Больше ничего Иван не сказал. Только когда уже младшенький укладывал «манатки», бросил укоризненно:

— Это в самое-то горячее время! Каждый человек нам на заводе дорог!

А к вечеру поклонился уже Тимош приземистой двери старой хаты.

— Здравствуйте, тетка Мотря!

И первое, что тетка сказала, всплеснув руками и глядя снизу вверх на новоявленного племянника:

— Господи, худенький какой!

Глянула на ноги:

— Чобот не могли добрых справить…

А чернобровая дивчинка стояла у печи и смотрела не на чоботы, а в карие очи и говорила смущенно:

— Да годи вже вам, мамо!

Так и началась жизнь на Моторивке, где, как известно, сорок хат — двадцать две по Горбатой улице, что подымается ухабами от ставка до церкви и восемнадцать по другой, от кузни дядька Опанаса Моторы до кладбища.

В каждой хате знаменитые мужики, не только хлеборобы, но и прославленные мастера на весь околоток; дуги гнуть, колесо исправить, наличники узорные вырезать — за двадцать верст люди приезжали.
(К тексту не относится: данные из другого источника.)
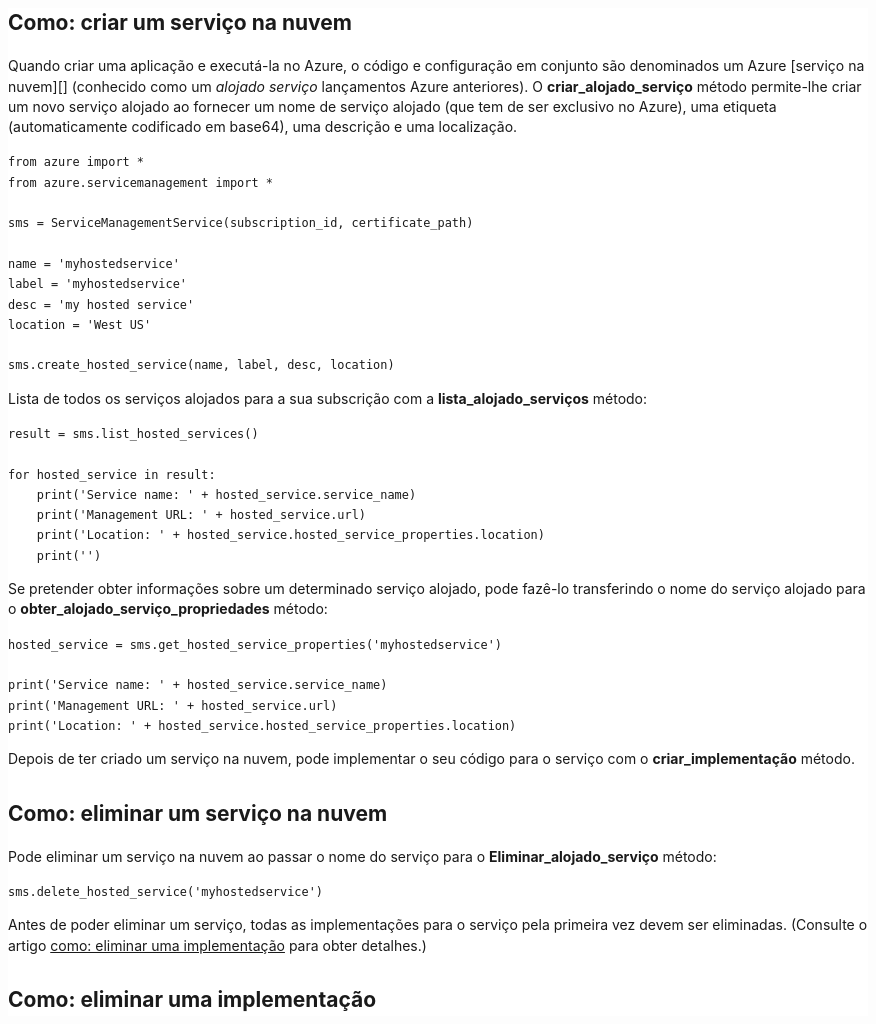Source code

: ## <a name="CreateCloudService"> </a>Como: criar um serviço na nuvem

Quando criar uma aplicação e executá-la no Azure, o código e configuração em conjunto são denominados um Azure [serviço na nuvem][] (conhecido como um *alojado serviço* lançamentos Azure anteriores). O **criar\_alojado\_serviço** método permite-lhe criar um novo serviço alojado ao fornecer um nome de serviço alojado (que tem de ser exclusivo no Azure), uma etiqueta (automaticamente codificado em base64), uma descrição e uma localização.

    from azure import *
    from azure.servicemanagement import *

    sms = ServiceManagementService(subscription_id, certificate_path)

    name = 'myhostedservice'
    label = 'myhostedservice'
    desc = 'my hosted service'
    location = 'West US'

    sms.create_hosted_service(name, label, desc, location)

Lista de todos os serviços alojados para a sua subscrição com a **lista\_alojado\_serviços** método:

    result = sms.list_hosted_services()

    for hosted_service in result:
        print('Service name: ' + hosted_service.service_name)
        print('Management URL: ' + hosted_service.url)
        print('Location: ' + hosted_service.hosted_service_properties.location)
        print('')

Se pretender obter informações sobre um determinado serviço alojado, pode fazê-lo transferindo o nome do serviço alojado para o **obter\_alojado\_serviço\_propriedades** método:

    hosted_service = sms.get_hosted_service_properties('myhostedservice')

    print('Service name: ' + hosted_service.service_name)
    print('Management URL: ' + hosted_service.url)
    print('Location: ' + hosted_service.hosted_service_properties.location)

Depois de ter criado um serviço na nuvem, pode implementar o seu código para o serviço com o **criar\_implementação** método.

## <a name="DeleteCloudService"> </a>Como: eliminar um serviço na nuvem

Pode eliminar um serviço na nuvem ao passar o nome do serviço para o **Eliminar\_alojado\_serviço** método:

    sms.delete_hosted_service('myhostedservice')

Antes de poder eliminar um serviço, todas as implementações para o serviço pela primeira vez devem ser eliminadas. (Consulte o artigo [como: eliminar uma implementação](#DeleteDeployment) para obter detalhes.)

## <a name="DeleteDeployment"> </a>Como: eliminar uma implementação


[What is Service Management]: #WhatIs
[Concepts]: #Concepts
[How to: Connect to service management]: #Connect
[How to: List available locations]: #ListAvailableLocations
[How to: Create a cloud service]: #CreateCloudService
[How to: Delete a cloud service]: #DeleteCloudService
[How to: Create a deployment]: #CreateDeployment
[How to: Update a deployment]: #UpdateDeployment
[How to: Move deployments between staging and production]: #MoveDeployments
[How to: Delete a deployment]: #DeleteDeployment
[How to: Create a storage service]: #CreateStorageService
[How to: Delete a storage service]: #DeleteStorageService
[How to: List available operating systems]: #ListOperatingSystems
[How to: Create an operating system image]: #CreateVMImage
[How to: Delete an operating system image]: #DeleteVMImage
[How to: Create a virtual machine]: #CreateVM
[How to: Delete a virtual machine]: #DeleteVM
[Next Steps]: #NextSteps
[management-portal]: https://manage.windowsazure.com/
[svc-mgmt-rest-api]: http://msdn.microsoft.com/library/windowsazure/ee460799.aspx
А теперь ни одного мужика, всех подобрала война, остались старики да калеки, дворы порасхрыстаны, занехаены, ворота подпереть некому. Бабы целый день в поле, или на низах в огородах, едва ноги до хаты дотянут. Глянуть кругом не хочется.

Только и осталось мужского населения — хромой Мотора Хома да кривой Мотора Степан, да еще хлопцев ватага — двенадцать лет, а уже хозяин. Раньше бывало и на соседнее село Ольшанку работников хватало — кожевников из Моторивки брали, особенно вытяжки тянуть, никто лучше моторивских кожевенное дело не знал. А теперь только и мастер, что Мотора Хома — гончар. Ну, правда, художник большой, опошнянским не уступит, глечики и петухи его рук до самой Полтавы славятся. На ярмарку в Ольшанку выедет, раскинет выставку между возами: горят, сверкают макотры и горшки, рыбки и коники — бабы и ребята обступят, не отогнать.
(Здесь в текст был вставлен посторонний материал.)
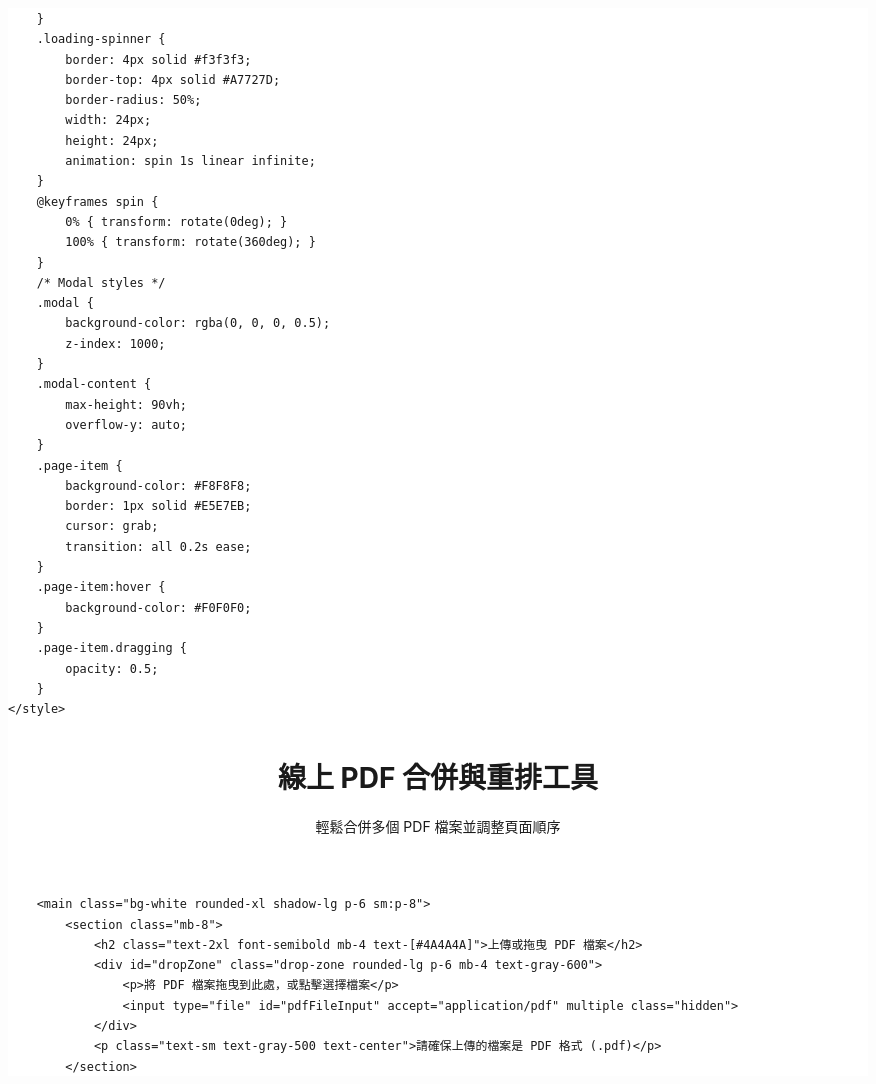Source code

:         }
        .loading-spinner {
            border: 4px solid #f3f3f3;
            border-top: 4px solid #A7727D;
            border-radius: 50%;
            width: 24px;
            height: 24px;
            animation: spin 1s linear infinite;
        }
        @keyframes spin {
            0% { transform: rotate(0deg); }
            100% { transform: rotate(360deg); }
        }
        /* Modal styles */
        .modal {
            background-color: rgba(0, 0, 0, 0.5);
            z-index: 1000;
        }
        .modal-content {
            max-height: 90vh;
            overflow-y: auto;
        }
        .page-item {
            background-color: #F8F8F8;
            border: 1px solid #E5E7EB;
            cursor: grab;
            transition: all 0.2s ease;
        }
        .page-item:hover {
            background-color: #F0F0F0;
        }
        .page-item.dragging {
            opacity: 0.5;
        }
    </style>
</head>
<body class="antialiased">
    <div class="container mx-auto p-4 sm:p-6 md:p-8 max-w-4xl">
        <header class="text-center mb-10">
            <h1 class="text-3xl sm:text-4xl md:text-5xl font-bold text-[#A7727D] mb-2">線上 PDF 合併與重排工具</h1>
            <p class="text-lg sm:text-xl text-gray-500">輕鬆合併多個 PDF 檔案並調整頁面順序</p>
        </header>

        <main class="bg-white rounded-xl shadow-lg p-6 sm:p-8">
            <section class="mb-8">
                <h2 class="text-2xl font-semibold mb-4 text-[#4A4A4A]">上傳或拖曳 PDF 檔案</h2>
                <div id="dropZone" class="drop-zone rounded-lg p-6 mb-4 text-gray-600">
                    <p>將 PDF 檔案拖曳到此處，或點擊選擇檔案</p>
                    <input type="file" id="pdfFileInput" accept="application/pdf" multiple class="hidden">
                </div>
                <p class="text-sm text-gray-500 text-center">請確保上傳的檔案是 PDF 格式 (.pdf)</p>
            </section>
Но после войны и Хома притих, нет уже того размаха, то краски не хватает, то обжиг не тот, а главное — сынов и зятьев в окопы угнали, остался один работяга на все выселки, что не хватись — в поле, в лес, крышу подправить и себе, и соседу — всё сам, кругом Хома, на все Глечики. До Глечиков от Моторивки рукой подать — над яром Моторивка, в яру Глечики. Но расстояние определить невозможно. В ясную погоду может с полверсты; в дождь, — когда глину развезет, дороги перекрутит, начнут катиться на задах, ползти на четвереньках, — все десять. Их так и прозвали — Раками. По способу передвижения. Пока из яра вылезут, по самый нос в глине.